The collection of the land-snails alone would be no small tax. Seventy-four are peculiar to Great Britain: hence there must have been a hundred and forty-eight snails collected from that island. Six hundred species are found in Southern Europe alone, and twelve hundred must have been collected from there; eighty in Sicily, ten in Corsica, two hundred and sixty-four in the Madeira Islands, a hundred and twenty in the Canary Islands, twenty-six in St. Helena, sixty-three in Southern Africa, eighty-eight in Madagascar, a hundred and twelve in Ceylon, a hundred in New Zealand, and others on every large and some of the small islands of the globe. The world must have been circumnavigated many times before the vessel of Magellan was built, and every island visited and ransacked ages before the time of Captain Cook. But it seems surprising, since these voyages must have been performed by the sinful antediluvians, that they did not save themselves in their ships when the flood came; for vessels that could perform such voyages would certainly have survived the flood more readily than the clumsy ark.
But was it really done? A thousand men in ten years, with all the appliances of modern art,—steamboats, railroads, canals, coaches, and express companies,—could not accomplish it in ten years; nor ten times the number of men keep all the animals alive in one spot for one year, if they were collected together.
"But," says the Christian, "Noah never did collect them: no intelligent person in this day ever supposes that he did." What then? "The Bible expressly declares that 'they went in unto Noah into the ark.' By instinct, such as leads the swallow to take its distant flight at the approach of winter, they came from all parts of the globe to the ark of safety."

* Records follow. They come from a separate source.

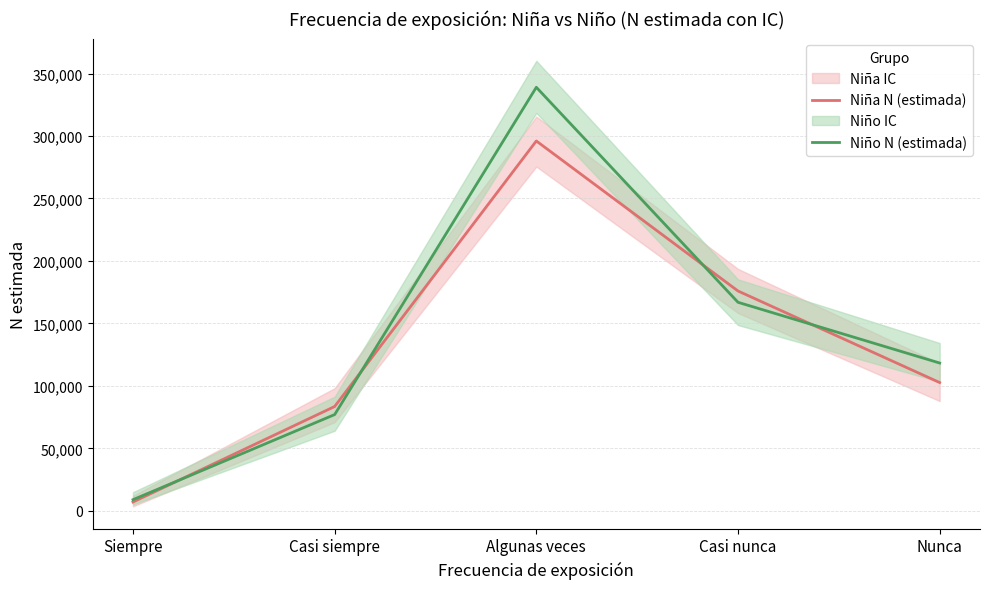

How many values in the Niño N (estimada) series are below 118356?

2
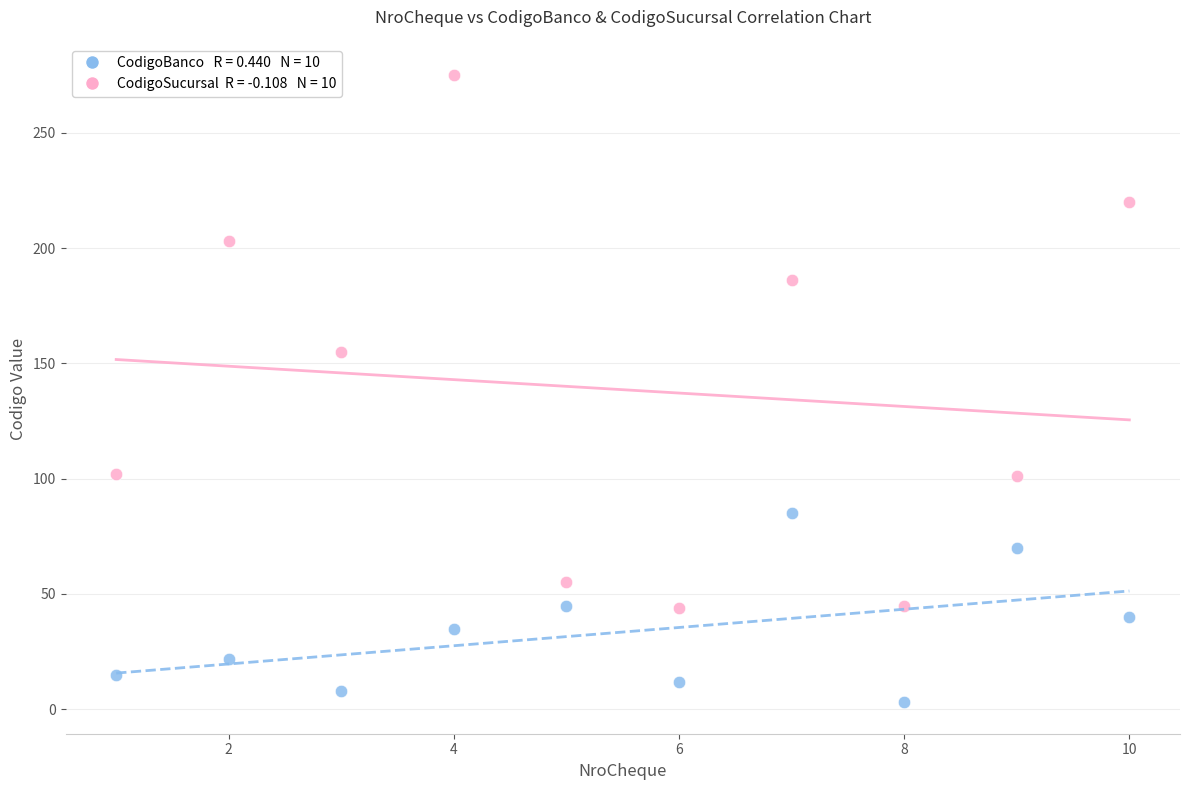

Across all data points, what is the range of X values (max minus min)?

9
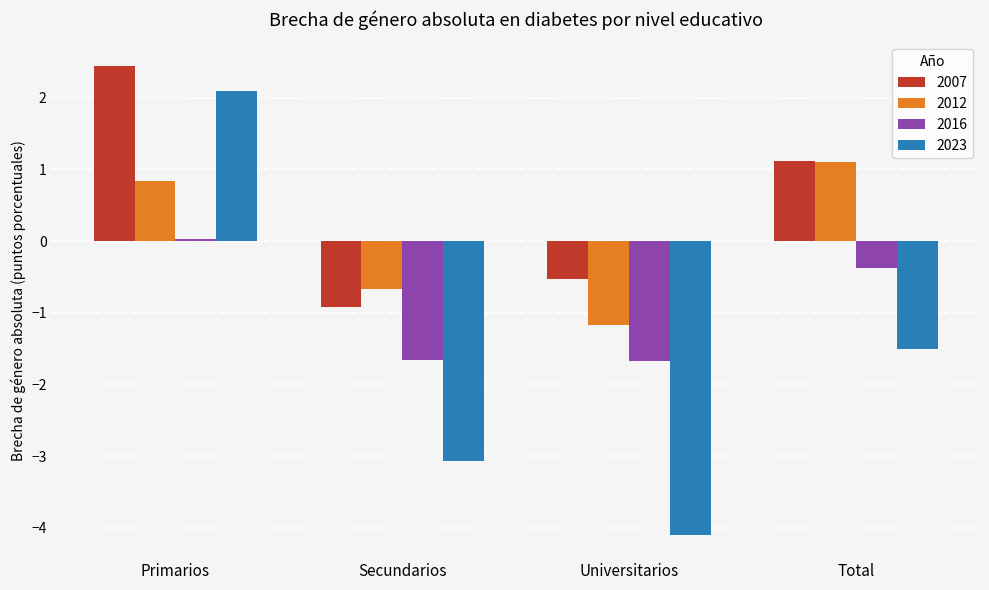

Where does the 2012 series first go above 0?

Primarios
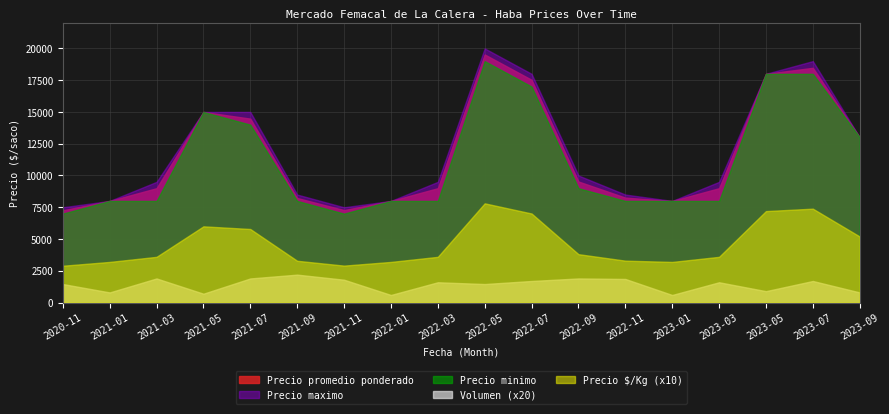

True or false: Precio promedio ponderado and Precio maximo intersect in this chart.

False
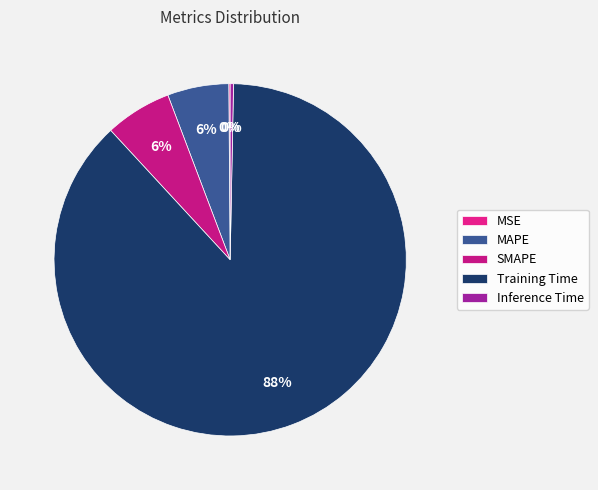

The MSE slice represents 0% of the pie. True or false?

True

It is true that one account does say that they came in unto Noah, for there are two very different stories of the deluge mixed up in those chapters of Genesis; but, although flying birds might perform such a feat as going twelve thousand miles to the ark, which would be necessary for some, how could other animals get there? It would be impossible even for some birds. How could the ostriches of Africa, the emus of Australia, and the rheas of South America, get there,—birds that never fly? There are three species of the rhea, or South-American ostrich; and forty-two of these would have a journey of eight thousand miles before them, by the shortest route: but how could they cross the Atlantic? If they went by land, they must have traversed the length of the American continent, from Patagonia to Alaska, crossed at Behring's Strait when it was frozen, and then travelled diagonally across nearly the whole continent of Asia to Armenia, after a journey that must have required many months for its completion. The sloths, that have been confined to South America ever since the pliocene period at least, must have taken the same route. How they crossed the mountain streams, and lived when passing over broad prairies, it would be difficult to say. A mile a day would be a rapid rate for these slow travellers, and it would therefore require about forty years for them to arrive at their destination. But, since the life of a sloth is not as long as this, they must have bequeathed their journey to their posterity, and they to their descendants, born on the way, who must have reached the ark before the door was closed. The land-snails must have met with still greater difficulties. Impelled by most wonderful instinct, they commenced their journey full a thousand years before the time; and their posterity of the five hundredth generation must have made their appearance, and been provided with a passage by the venerable Noah.
Scott, who wrote a commentary on the Bible seventy or eighty years ago, must have seen some of these difficulties, though with nothing like the clearness with which science enables us to see them now. He says, "There must have been a very extraordinary miracle wrought, perhaps by the ministration of angels, in bringing two of every species to Noah, and rendering them submissive to him and peaceable with each other; yet it seems not to have made any impression on the hardened spectators."